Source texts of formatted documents
---*---

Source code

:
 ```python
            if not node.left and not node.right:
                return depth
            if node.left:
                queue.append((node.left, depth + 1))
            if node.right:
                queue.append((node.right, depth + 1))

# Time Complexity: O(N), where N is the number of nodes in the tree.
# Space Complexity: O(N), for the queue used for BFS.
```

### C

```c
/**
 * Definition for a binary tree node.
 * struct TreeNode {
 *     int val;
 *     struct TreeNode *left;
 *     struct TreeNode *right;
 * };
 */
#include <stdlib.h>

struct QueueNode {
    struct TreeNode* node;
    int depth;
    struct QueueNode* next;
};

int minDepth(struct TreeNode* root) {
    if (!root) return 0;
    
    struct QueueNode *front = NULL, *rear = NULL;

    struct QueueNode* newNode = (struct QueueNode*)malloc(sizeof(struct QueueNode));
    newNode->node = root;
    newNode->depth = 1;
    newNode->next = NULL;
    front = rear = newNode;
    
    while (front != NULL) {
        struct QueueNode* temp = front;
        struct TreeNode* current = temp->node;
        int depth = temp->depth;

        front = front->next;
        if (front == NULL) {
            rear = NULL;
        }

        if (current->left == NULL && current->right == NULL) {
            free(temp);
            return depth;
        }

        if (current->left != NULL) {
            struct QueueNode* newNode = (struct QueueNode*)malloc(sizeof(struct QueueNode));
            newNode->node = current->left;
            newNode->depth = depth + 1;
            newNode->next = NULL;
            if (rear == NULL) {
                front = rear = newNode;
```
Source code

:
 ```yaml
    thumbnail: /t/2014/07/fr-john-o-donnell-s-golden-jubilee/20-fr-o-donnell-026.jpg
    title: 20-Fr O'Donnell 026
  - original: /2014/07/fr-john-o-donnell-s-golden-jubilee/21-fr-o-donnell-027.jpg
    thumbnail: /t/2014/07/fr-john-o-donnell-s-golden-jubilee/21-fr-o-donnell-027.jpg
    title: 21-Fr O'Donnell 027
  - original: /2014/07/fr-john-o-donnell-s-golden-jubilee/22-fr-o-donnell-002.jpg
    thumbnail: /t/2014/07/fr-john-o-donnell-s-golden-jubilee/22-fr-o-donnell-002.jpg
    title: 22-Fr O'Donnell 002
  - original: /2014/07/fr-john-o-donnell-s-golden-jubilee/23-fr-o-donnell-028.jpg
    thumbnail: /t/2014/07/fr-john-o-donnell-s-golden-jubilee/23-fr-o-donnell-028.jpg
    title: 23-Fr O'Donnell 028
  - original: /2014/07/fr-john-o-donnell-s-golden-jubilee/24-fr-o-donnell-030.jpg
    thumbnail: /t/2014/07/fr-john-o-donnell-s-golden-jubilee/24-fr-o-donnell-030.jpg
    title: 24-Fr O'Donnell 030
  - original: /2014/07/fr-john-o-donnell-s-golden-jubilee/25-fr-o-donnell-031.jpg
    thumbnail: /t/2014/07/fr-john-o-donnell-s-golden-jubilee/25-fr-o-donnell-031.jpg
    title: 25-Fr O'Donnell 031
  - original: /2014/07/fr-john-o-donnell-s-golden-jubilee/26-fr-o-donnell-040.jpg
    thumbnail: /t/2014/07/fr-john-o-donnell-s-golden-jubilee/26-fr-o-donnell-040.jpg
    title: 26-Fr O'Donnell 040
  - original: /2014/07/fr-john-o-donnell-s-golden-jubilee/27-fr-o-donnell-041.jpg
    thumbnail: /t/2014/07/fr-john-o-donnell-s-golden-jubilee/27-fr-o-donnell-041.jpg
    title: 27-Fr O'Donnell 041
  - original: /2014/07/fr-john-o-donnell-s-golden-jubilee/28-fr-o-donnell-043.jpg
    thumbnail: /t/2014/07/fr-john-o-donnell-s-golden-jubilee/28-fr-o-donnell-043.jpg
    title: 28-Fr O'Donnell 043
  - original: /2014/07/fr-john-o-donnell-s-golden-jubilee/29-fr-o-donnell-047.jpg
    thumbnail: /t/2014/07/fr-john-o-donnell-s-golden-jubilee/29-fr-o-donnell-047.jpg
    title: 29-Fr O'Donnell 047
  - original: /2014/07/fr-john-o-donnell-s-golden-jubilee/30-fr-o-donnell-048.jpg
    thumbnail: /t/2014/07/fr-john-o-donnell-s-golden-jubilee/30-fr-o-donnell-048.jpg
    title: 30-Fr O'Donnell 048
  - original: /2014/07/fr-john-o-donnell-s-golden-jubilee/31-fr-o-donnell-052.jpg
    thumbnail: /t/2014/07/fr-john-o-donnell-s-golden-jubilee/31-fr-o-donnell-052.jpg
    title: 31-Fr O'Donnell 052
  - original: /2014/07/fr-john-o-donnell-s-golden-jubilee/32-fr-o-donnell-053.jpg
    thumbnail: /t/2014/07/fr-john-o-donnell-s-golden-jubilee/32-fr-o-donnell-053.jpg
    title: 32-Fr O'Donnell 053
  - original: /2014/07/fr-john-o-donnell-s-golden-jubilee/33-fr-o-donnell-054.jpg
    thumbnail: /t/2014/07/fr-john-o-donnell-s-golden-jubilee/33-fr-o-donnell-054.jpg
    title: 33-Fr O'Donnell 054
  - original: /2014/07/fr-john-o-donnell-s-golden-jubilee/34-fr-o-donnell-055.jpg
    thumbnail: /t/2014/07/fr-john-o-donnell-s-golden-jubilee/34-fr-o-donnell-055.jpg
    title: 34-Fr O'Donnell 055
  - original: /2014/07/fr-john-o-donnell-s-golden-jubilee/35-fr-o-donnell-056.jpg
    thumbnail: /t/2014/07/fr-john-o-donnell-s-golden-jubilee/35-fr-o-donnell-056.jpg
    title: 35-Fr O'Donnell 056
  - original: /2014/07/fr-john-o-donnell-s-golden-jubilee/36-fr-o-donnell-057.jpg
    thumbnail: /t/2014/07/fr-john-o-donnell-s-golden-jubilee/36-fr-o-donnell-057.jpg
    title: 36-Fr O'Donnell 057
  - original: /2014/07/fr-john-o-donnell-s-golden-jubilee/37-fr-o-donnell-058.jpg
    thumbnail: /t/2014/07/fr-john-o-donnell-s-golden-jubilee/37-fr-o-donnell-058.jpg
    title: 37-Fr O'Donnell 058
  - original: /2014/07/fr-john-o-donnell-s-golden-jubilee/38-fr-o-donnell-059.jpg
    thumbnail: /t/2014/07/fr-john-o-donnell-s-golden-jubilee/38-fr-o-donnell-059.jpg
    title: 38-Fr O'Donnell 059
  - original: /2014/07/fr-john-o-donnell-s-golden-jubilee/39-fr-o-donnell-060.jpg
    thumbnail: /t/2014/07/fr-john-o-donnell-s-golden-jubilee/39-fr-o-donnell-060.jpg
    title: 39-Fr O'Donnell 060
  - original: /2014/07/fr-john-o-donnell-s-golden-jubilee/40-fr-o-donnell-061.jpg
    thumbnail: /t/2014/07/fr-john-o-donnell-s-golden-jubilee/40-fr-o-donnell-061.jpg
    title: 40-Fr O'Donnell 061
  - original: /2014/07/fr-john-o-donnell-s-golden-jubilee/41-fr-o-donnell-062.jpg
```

---*---

What is required: Would you output every record above exactly as it stands?

Answer section:
Source code

:
 ```python
            if not node.left and not node.right:
                return depth
            if node.left:
                queue.append((node.left, depth + 1))
            if node.right:
                queue.append((node.right, depth + 1))

# Time Complexity: O(N), where N is the number of nodes in the tree.
# Space Complexity: O(N), for the queue used for BFS.
```

### C

```c
/**
 * Definition for a binary tree node.
 * struct TreeNode {
 *     int val;
 *     struct TreeNode *left;
 *     struct TreeNode *right;
 * };
 */
#include <stdlib.h>

struct QueueNode {
    struct TreeNode* node;
    int depth;
    struct QueueNode* next;
};

int minDepth(struct TreeNode* root) {
    if (!root) return 0;
    
    struct QueueNode *front = NULL, *rear = NULL;

    struct QueueNode* newNode = (struct QueueNode*)malloc(sizeof(struct QueueNode));
    newNode->node = root;
    newNode->depth = 1;
    newNode->next = NULL;
    front = rear = newNode;
    
    while (front != NULL) {
        struct QueueNode* temp = front;
        struct TreeNode* current = temp->node;
        int depth = temp->depth;

        front = front->next;
        if (front == NULL) {
            rear = NULL;
        }

        if (current->left == NULL && current->right == NULL) {
            free(temp);
            return depth;
        }

        if (current->left != NULL) {
            struct QueueNode* newNode = (struct QueueNode*)malloc(sizeof(struct QueueNode));
            newNode->node = current->left;
            newNode->depth = depth + 1;
            newNode->next = NULL;
            if (rear == NULL) {
                front = rear = newNode;
```
Source code

:
 ```yaml
    thumbnail: /t/2014/07/fr-john-o-donnell-s-golden-jubilee/20-fr-o-donnell-026.jpg
    title: 20-Fr O'Donnell 026
  - original: /2014/07/fr-john-o-donnell-s-golden-jubilee/21-fr-o-donnell-027.jpg
    thumbnail: /t/2014/07/fr-john-o-donnell-s-golden-jubilee/21-fr-o-donnell-027.jpg
    title: 21-Fr O'Donnell 027
  - original: /2014/07/fr-john-o-donnell-s-golden-jubilee/22-fr-o-donnell-002.jpg
    thumbnail: /t/2014/07/fr-john-o-donnell-s-golden-jubilee/22-fr-o-donnell-002.jpg
    title: 22-Fr O'Donnell 002
  - original: /2014/07/fr-john-o-donnell-s-golden-jubilee/23-fr-o-donnell-028.jpg
    thumbnail: /t/2014/07/fr-john-o-donnell-s-golden-jubilee/23-fr-o-donnell-028.jpg
    title: 23-Fr O'Donnell 028
  - original: /2014/07/fr-john-o-donnell-s-golden-jubilee/24-fr-o-donnell-030.jpg
    thumbnail: /t/2014/07/fr-john-o-donnell-s-golden-jubilee/24-fr-o-donnell-030.jpg
    title: 24-Fr O'Donnell 030
  - original: /2014/07/fr-john-o-donnell-s-golden-jubilee/25-fr-o-donnell-031.jpg
    thumbnail: /t/2014/07/fr-john-o-donnell-s-golden-jubilee/25-fr-o-donnell-031.jpg
    title: 25-Fr O'Donnell 031
  - original: /2014/07/fr-john-o-donnell-s-golden-jubilee/26-fr-o-donnell-040.jpg
    thumbnail: /t/2014/07/fr-john-o-donnell-s-golden-jubilee/26-fr-o-donnell-040.jpg
    title: 26-Fr O'Donnell 040
  - original: /2014/07/fr-john-o-donnell-s-golden-jubilee/27-fr-o-donnell-041.jpg
    thumbnail: /t/2014/07/fr-john-o-donnell-s-golden-jubilee/27-fr-o-donnell-041.jpg
    title: 27-Fr O'Donnell 041
  - original: /2014/07/fr-john-o-donnell-s-golden-jubilee/28-fr-o-donnell-043.jpg
    thumbnail: /t/2014/07/fr-john-o-donnell-s-golden-jubilee/28-fr-o-donnell-043.jpg
    title: 28-Fr O'Donnell 043
  - original: /2014/07/fr-john-o-donnell-s-golden-jubilee/29-fr-o-donnell-047.jpg
    thumbnail: /t/2014/07/fr-john-o-donnell-s-golden-jubilee/29-fr-o-donnell-047.jpg
    title: 29-Fr O'Donnell 047
  - original: /2014/07/fr-john-o-donnell-s-golden-jubilee/30-fr-o-donnell-048.jpg
    thumbnail: /t/2014/07/fr-john-o-donnell-s-golden-jubilee/30-fr-o-donnell-048.jpg
    title: 30-Fr O'Donnell 048
  - original: /2014/07/fr-john-o-donnell-s-golden-jubilee/31-fr-o-donnell-052.jpg
    thumbnail: /t/2014/07/fr-john-o-donnell-s-golden-jubilee/31-fr-o-donnell-052.jpg
    title: 31-Fr O'Donnell 052
  - original: /2014/07/fr-john-o-donnell-s-golden-jubilee/32-fr-o-donnell-053.jpg
    thumbnail: /t/2014/07/fr-john-o-donnell-s-golden-jubilee/32-fr-o-donnell-053.jpg
    title: 32-Fr O'Donnell 053
  - original: /2014/07/fr-john-o-donnell-s-golden-jubilee/33-fr-o-donnell-054.jpg
    thumbnail: /t/2014/07/fr-john-o-donnell-s-golden-jubilee/33-fr-o-donnell-054.jpg
    title: 33-Fr O'Donnell 054
  - original: /2014/07/fr-john-o-donnell-s-golden-jubilee/34-fr-o-donnell-055.jpg
    thumbnail: /t/2014/07/fr-john-o-donnell-s-golden-jubilee/34-fr-o-donnell-055.jpg
    title: 34-Fr O'Donnell 055
  - original: /2014/07/fr-john-o-donnell-s-golden-jubilee/35-fr-o-donnell-056.jpg
    thumbnail: /t/2014/07/fr-john-o-donnell-s-golden-jubilee/35-fr-o-donnell-056.jpg
    title: 35-Fr O'Donnell 056
  - original: /2014/07/fr-john-o-donnell-s-golden-jubilee/36-fr-o-donnell-057.jpg
    thumbnail: /t/2014/07/fr-john-o-donnell-s-golden-jubilee/36-fr-o-donnell-057.jpg
    title: 36-Fr O'Donnell 057
  - original: /2014/07/fr-john-o-donnell-s-golden-jubilee/37-fr-o-donnell-058.jpg
    thumbnail: /t/2014/07/fr-john-o-donnell-s-golden-jubilee/37-fr-o-donnell-058.jpg
    title: 37-Fr O'Donnell 058
  - original: /2014/07/fr-john-o-donnell-s-golden-jubilee/38-fr-o-donnell-059.jpg
    thumbnail: /t/2014/07/fr-john-o-donnell-s-golden-jubilee/38-fr-o-donnell-059.jpg
    title: 38-Fr O'Donnell 059
  - original: /2014/07/fr-john-o-donnell-s-golden-jubilee/39-fr-o-donnell-060.jpg
    thumbnail: /t/2014/07/fr-john-o-donnell-s-golden-jubilee/39-fr-o-donnell-060.jpg
    title: 39-Fr O'Donnell 060
  - original: /2014/07/fr-john-o-donnell-s-golden-jubilee/40-fr-o-donnell-061.jpg
    thumbnail: /t/2014/07/fr-john-o-donnell-s-golden-jubilee/40-fr-o-donnell-061.jpg
    title: 40-Fr O'Donnell 061
  - original: /2014/07/fr-john-o-donnell-s-golden-jubilee/41-fr-o-donnell-062.jpg
```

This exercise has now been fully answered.